The VEGF promoter sequence with or without the HRE site in pBluescript KS− was excised by digestion with the appropriate restriction enzymes, gel-purified, and blunt-ended with T4 DNA polymerase, and the fragment was ligated into SmaI-cut pGL2-Basic vector (Promega, Madison, WI), yielding plasmids pGLV(HRE)Luc or pGLV(ΔHRE)Luc, respectively. The orientation of the insert was verified by restriction enzyme analysis. Transient transfection was carried out using Lipofectin (Life Technologies, Inc.,Gaithersburg, MD). As a control for transfection efficiency, pRL-CMV vector (Promega) was cotransfected with test plasmids. pGL2-Control vector (Promega) was used as a positive control. Luciferase activity in cell extracts was assayed 48 h after transfection according to the Dual-Luciferase reporter assay system protocols (Promega) using a luminometer (model TD-20/20; Turner Designs, Sunnyvale, CA).
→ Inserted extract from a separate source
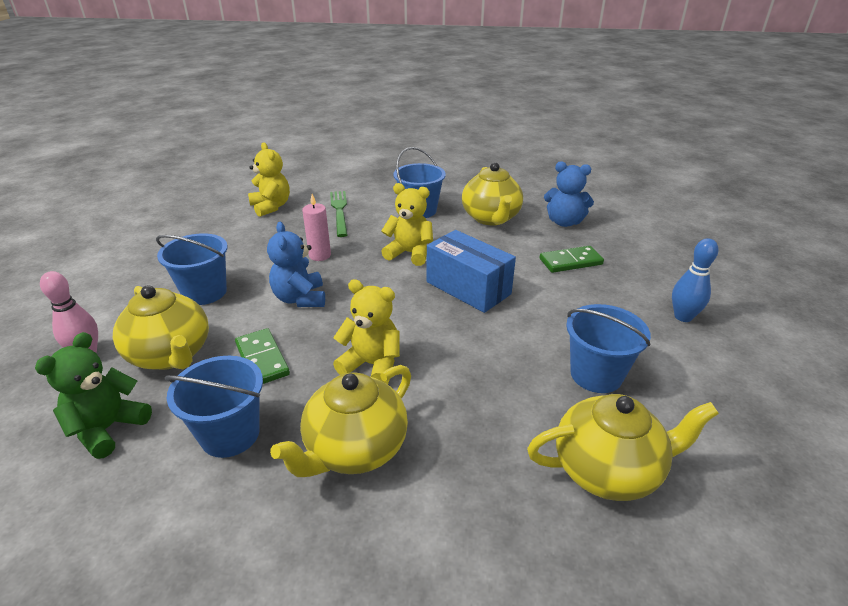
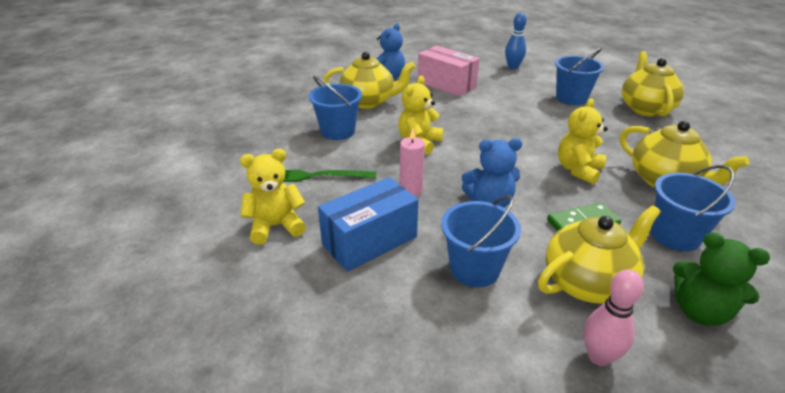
camera: 80 degrees left, 0 degrees up
(468, 288) = (477, 124): blue box -> blue box (369, 241)
(570, 262) = (446, 84): green domino -> pink box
Construction of Retroviral Vectors.

Retroviral vector LXSN (provided by Dr. A. D. Miller, Fred Hutchinson Cancer Research Center, Seattle, WA) was modified as follows to create a multicloning site. The retroviral vector was digested with EcoRI and XhoI and blunt-ended with T4 DNA polymerase. A SacI/KpnI fragment of pBluescript SK− that had been blunt-ended with T4 DNA polymerase was ligated to this vector. This procedure yielded retroviral vector LXSN(BA), which has a multicloning site between the BstXI site and the ApaI site of pBluescript KS−. A retroviral vector harboring the VEGF promoter sequence, HSV-TK gene or GFP gene, and SV40pA, all of which were located in a reverse orientation of LTR, was obtained as follows. A SV40pA fragment was prepared by digestion of pZeoSV (Invitrogen Corp., Carlsbad, CA) with AccI and BamHI. The fragment was gel-purified, blunt-ended with T4 DNA polymerase, and ligated into a BstXI-cut and blunt-ended LXSN(BA), yielding a LXSN(BA)/pA vector. The VEGF promoter region with or without the HRE site in pBluescript KS− was excised with EcoRI and SalI and ligated into EcoRI/SalI-cut LXSN(BA)/pA, generating vectors LV(HRE) and LV(ΔHRE), respectively. The GFP or HSV-TK gene was cloned into the NotI site of these vectors via NotI linkers. The orientation of the inserts was verified by restriction enzyme analysis. The retroviral vectors generated by this procedure were termed LV(HRE)GFP, LV(HRE)TK,and LV(ΔHRE)TK.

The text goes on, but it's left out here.